◆ PROBLEM A ◆
In the passage about the Randleman Dam, how much water did the writer's efforts save over the first three years?

◆ PROVIDED PASSAGE ◆
The city realized it could not justify its argument for the Randleman Dam without a WC program in place. So I was hired to develop the program "for show."—and given every opportunity to fail. The city expected that my WC effort would not save a single drop.


Most municipal WC programs run school tours, print fancy brochures and never save any water. Wanna know why? It’s because their bosses are water-selling engineers who hope to sell more. Whenever an engineer is in charge of WC you have the fox guarding the hen house. WC is used for good public relations and nothing more. Most municipal WC managers and coordinators complain that their bosses won't let them do anything that saves water.


I was never expected to make a difference in water use. Then my efforts saved 2 billion gallons over the first 3 years. That meant 2 billion gallons went unsold! The water department began losing income as well as its arguement for the dam.

I was fired in 1999, given 2 weeks severance pay and I was never replaced. I lost everything I had after being jobless and unable to find work. Next my health failed.

First I was necessary for the dam ....and then I became expendable in the grand scheme to get Randleman Dam. Don’t you and the rest of your journalist colleagues find it odd that Greensboro fired its WC manager and never replaced him? That sure was dumb! It's one of the many smoking guns of the water fraud.


You wrote, “But the ten-year usage projections brandished by Baron as evidence of a scam were not the impetus for the new reservoir.” That’s absurd! Of course they were! If we were warned that an asteroid is going to take out Earth, don’t you want to know WHEN? Is it in 10 years …..or 10,000 years? Those bogus water projections told everyone the dam was needed ASAP. They were false. Nobody but my readers know!


Do you think if Greensboro had projected a steady decline in water use the dam would have been funded? DUH. The water projections and a bunch of hype were used to sell a dam bill of goods to the state, the feds and Greensboro’s citizens. Those water use projections missed by a mile! Now they are so carefully hidden in the bowels of the water works that had I not introduced them, nobody would know!


You accused me of “brandishing” those projections. Ha! That’s so funny. Of course I “brandish” them just like the adversaries of those climate change scientists are “brandishing” those hidden emails. Yes, Mr. Cone, I am the chief "brandisher" of the Dam Scam CHART because everyone deserves to know its contents!


You wrote, “Nor is there evidence that the projections were made in bad faith.” That’s absurd too! I have provided plenty of evidence that Greensboro acted in bad faith! Ray Shaw made those projections in the same year that WC began. His numbers reveal that nothing was ever expected from WC. And Shaw knew his projections were bogus! They were for the moment and designed to justify the dam.

◆ TASK INPUTS ◆
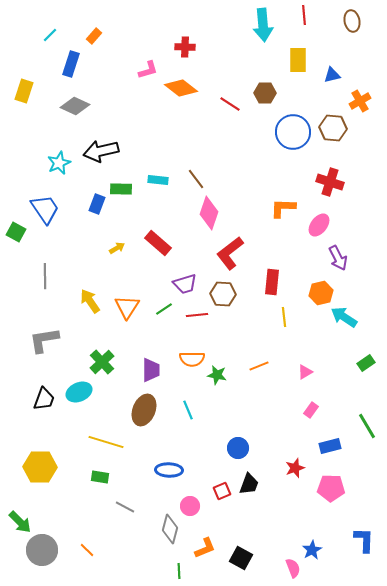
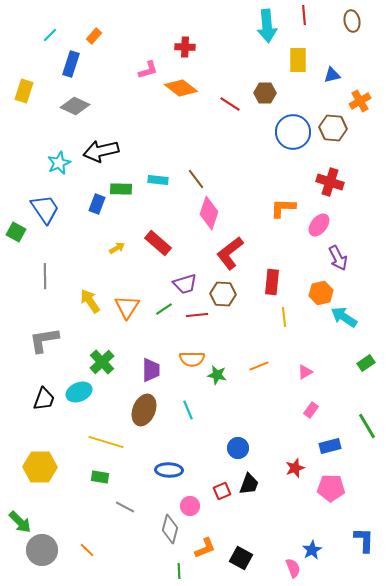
cyan arrow at (263, 25): moved 4 px right, 1 px down
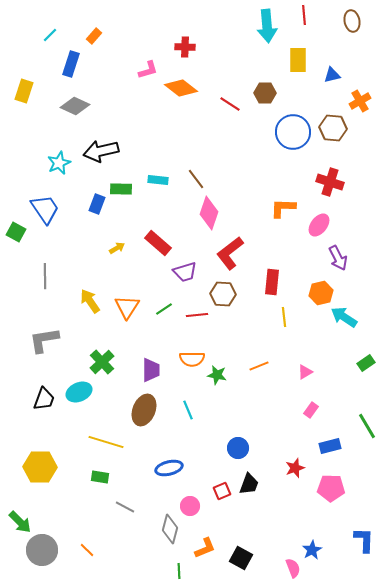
purple trapezoid at (185, 284): moved 12 px up
blue ellipse at (169, 470): moved 2 px up; rotated 16 degrees counterclockwise
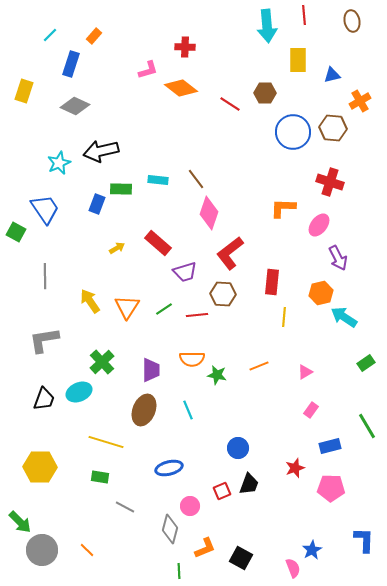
yellow line at (284, 317): rotated 12 degrees clockwise
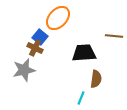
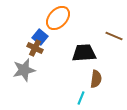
brown line: rotated 18 degrees clockwise
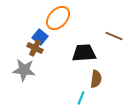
gray star: rotated 20 degrees clockwise
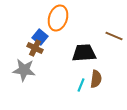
orange ellipse: rotated 25 degrees counterclockwise
cyan line: moved 13 px up
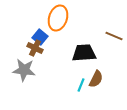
brown semicircle: rotated 18 degrees clockwise
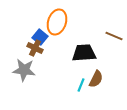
orange ellipse: moved 1 px left, 4 px down
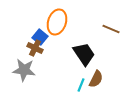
brown line: moved 3 px left, 7 px up
black trapezoid: moved 1 px down; rotated 60 degrees clockwise
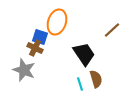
brown line: moved 1 px right, 1 px down; rotated 66 degrees counterclockwise
blue square: rotated 21 degrees counterclockwise
gray star: rotated 15 degrees clockwise
brown semicircle: rotated 42 degrees counterclockwise
cyan line: moved 1 px left, 1 px up; rotated 40 degrees counterclockwise
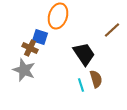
orange ellipse: moved 1 px right, 6 px up
brown cross: moved 5 px left
cyan line: moved 1 px right, 1 px down
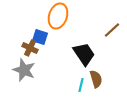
cyan line: rotated 32 degrees clockwise
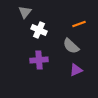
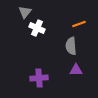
white cross: moved 2 px left, 2 px up
gray semicircle: rotated 42 degrees clockwise
purple cross: moved 18 px down
purple triangle: rotated 24 degrees clockwise
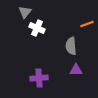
orange line: moved 8 px right
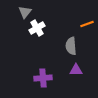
white cross: rotated 35 degrees clockwise
purple cross: moved 4 px right
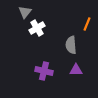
orange line: rotated 48 degrees counterclockwise
gray semicircle: moved 1 px up
purple cross: moved 1 px right, 7 px up; rotated 18 degrees clockwise
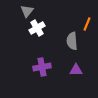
gray triangle: moved 2 px right, 1 px up
gray semicircle: moved 1 px right, 4 px up
purple cross: moved 2 px left, 4 px up; rotated 24 degrees counterclockwise
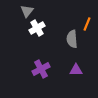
gray semicircle: moved 2 px up
purple cross: moved 1 px left, 2 px down; rotated 18 degrees counterclockwise
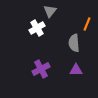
gray triangle: moved 23 px right
gray semicircle: moved 2 px right, 4 px down
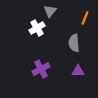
orange line: moved 2 px left, 6 px up
purple triangle: moved 2 px right, 1 px down
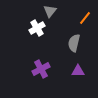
orange line: rotated 16 degrees clockwise
gray semicircle: rotated 18 degrees clockwise
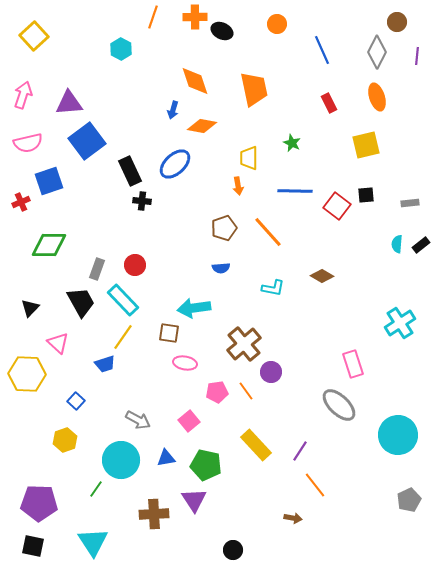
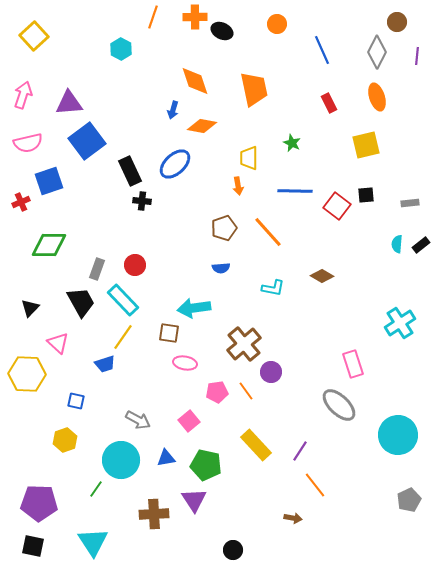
blue square at (76, 401): rotated 30 degrees counterclockwise
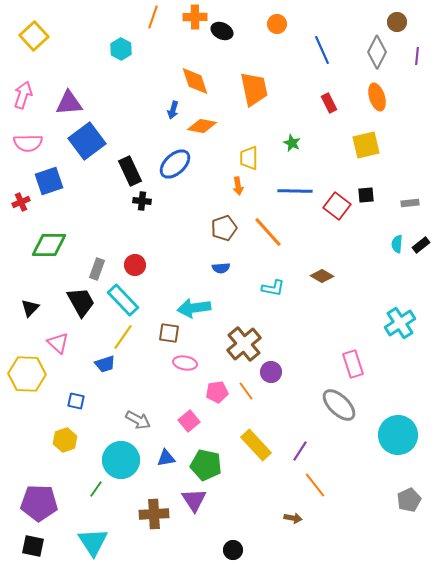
pink semicircle at (28, 143): rotated 12 degrees clockwise
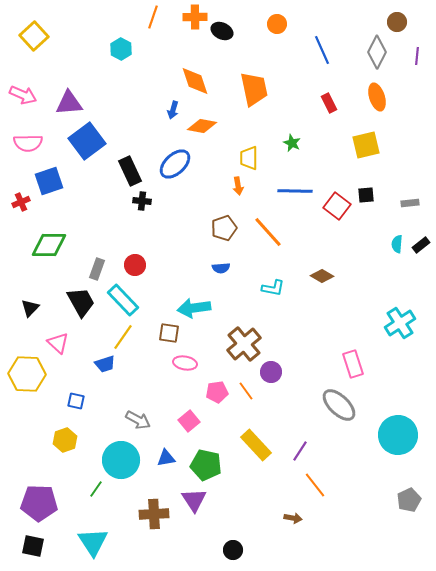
pink arrow at (23, 95): rotated 96 degrees clockwise
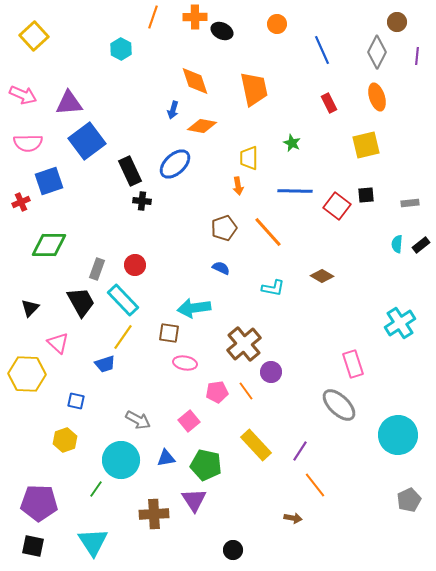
blue semicircle at (221, 268): rotated 150 degrees counterclockwise
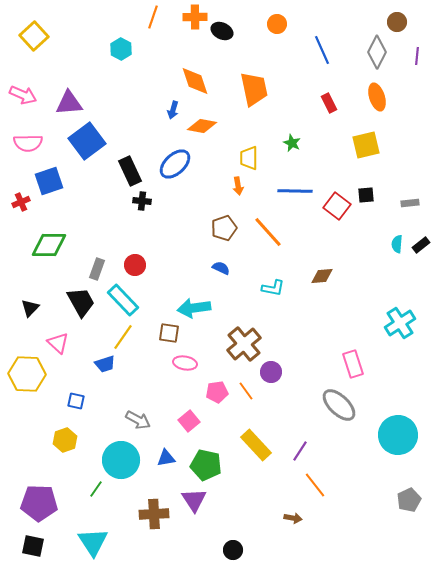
brown diamond at (322, 276): rotated 35 degrees counterclockwise
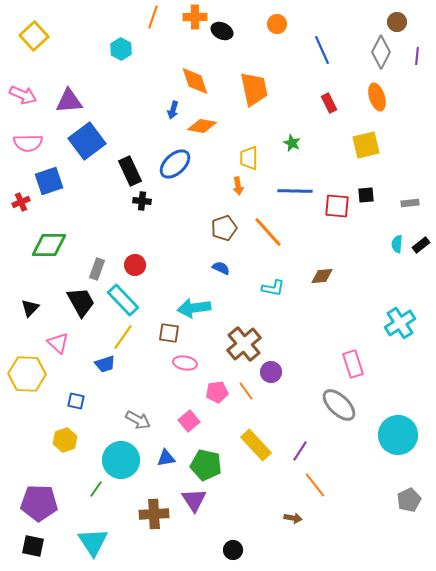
gray diamond at (377, 52): moved 4 px right
purple triangle at (69, 103): moved 2 px up
red square at (337, 206): rotated 32 degrees counterclockwise
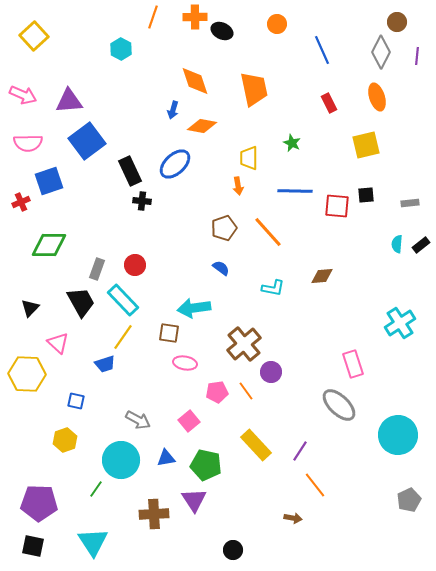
blue semicircle at (221, 268): rotated 12 degrees clockwise
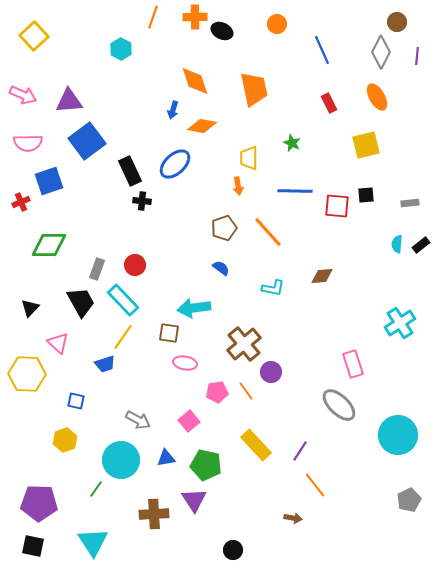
orange ellipse at (377, 97): rotated 12 degrees counterclockwise
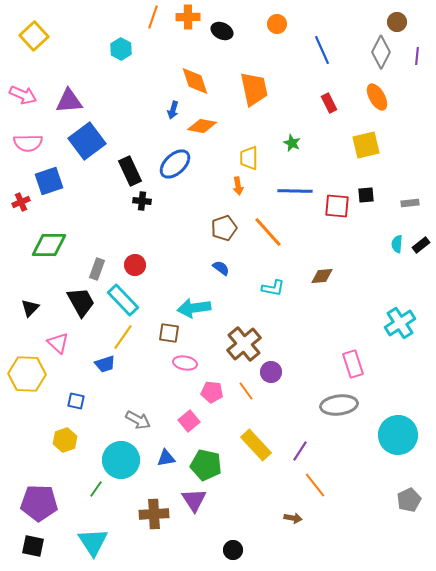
orange cross at (195, 17): moved 7 px left
pink pentagon at (217, 392): moved 5 px left; rotated 15 degrees clockwise
gray ellipse at (339, 405): rotated 51 degrees counterclockwise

◆ PROBLEM B ◆
Reproduce the rows from the line with "orange ellipse: moved 1 px right, 6 px up" up to and including the final row, omitting the picture lines.

◆ WRITTEN RESPONSE A ◆
2 billion gallons

◆ WRITTEN RESPONSE B ◆
orange ellipse: moved 1 px right, 6 px up
brown cross: moved 5 px left
cyan line: moved 1 px right, 1 px down
cyan line: rotated 32 degrees clockwise
white cross: moved 2 px left, 2 px up
gray semicircle: rotated 42 degrees clockwise
purple cross: moved 18 px down
purple triangle: rotated 24 degrees clockwise
orange line: moved 8 px right
white cross: rotated 35 degrees clockwise
purple cross: moved 4 px right
orange line: rotated 48 degrees counterclockwise
gray semicircle: moved 1 px up
purple cross: moved 1 px right, 7 px up; rotated 18 degrees clockwise
gray triangle: moved 2 px right, 1 px up
gray semicircle: moved 1 px right, 4 px up
purple cross: moved 2 px left, 4 px up; rotated 24 degrees counterclockwise
gray semicircle: moved 2 px up
purple cross: moved 1 px left, 2 px down; rotated 18 degrees counterclockwise
gray triangle: moved 23 px right
gray semicircle: moved 2 px right, 4 px down
orange line: moved 2 px left, 6 px up
purple triangle: moved 2 px right, 1 px down
orange line: rotated 16 degrees clockwise
gray semicircle: rotated 18 degrees clockwise
blue square at (76, 401): rotated 30 degrees counterclockwise
pink semicircle at (28, 143): rotated 12 degrees clockwise
pink arrow at (23, 95): rotated 96 degrees clockwise
blue semicircle at (221, 268): rotated 150 degrees counterclockwise
brown diamond at (322, 276): rotated 35 degrees counterclockwise
gray diamond at (377, 52): moved 4 px right
purple triangle at (69, 103): moved 2 px up
red square at (337, 206): rotated 32 degrees counterclockwise
blue semicircle at (221, 268): rotated 12 degrees clockwise
orange ellipse at (377, 97): rotated 12 degrees counterclockwise
orange cross at (195, 17): moved 7 px left
pink pentagon at (217, 392): moved 5 px left; rotated 15 degrees clockwise
gray ellipse at (339, 405): rotated 51 degrees counterclockwise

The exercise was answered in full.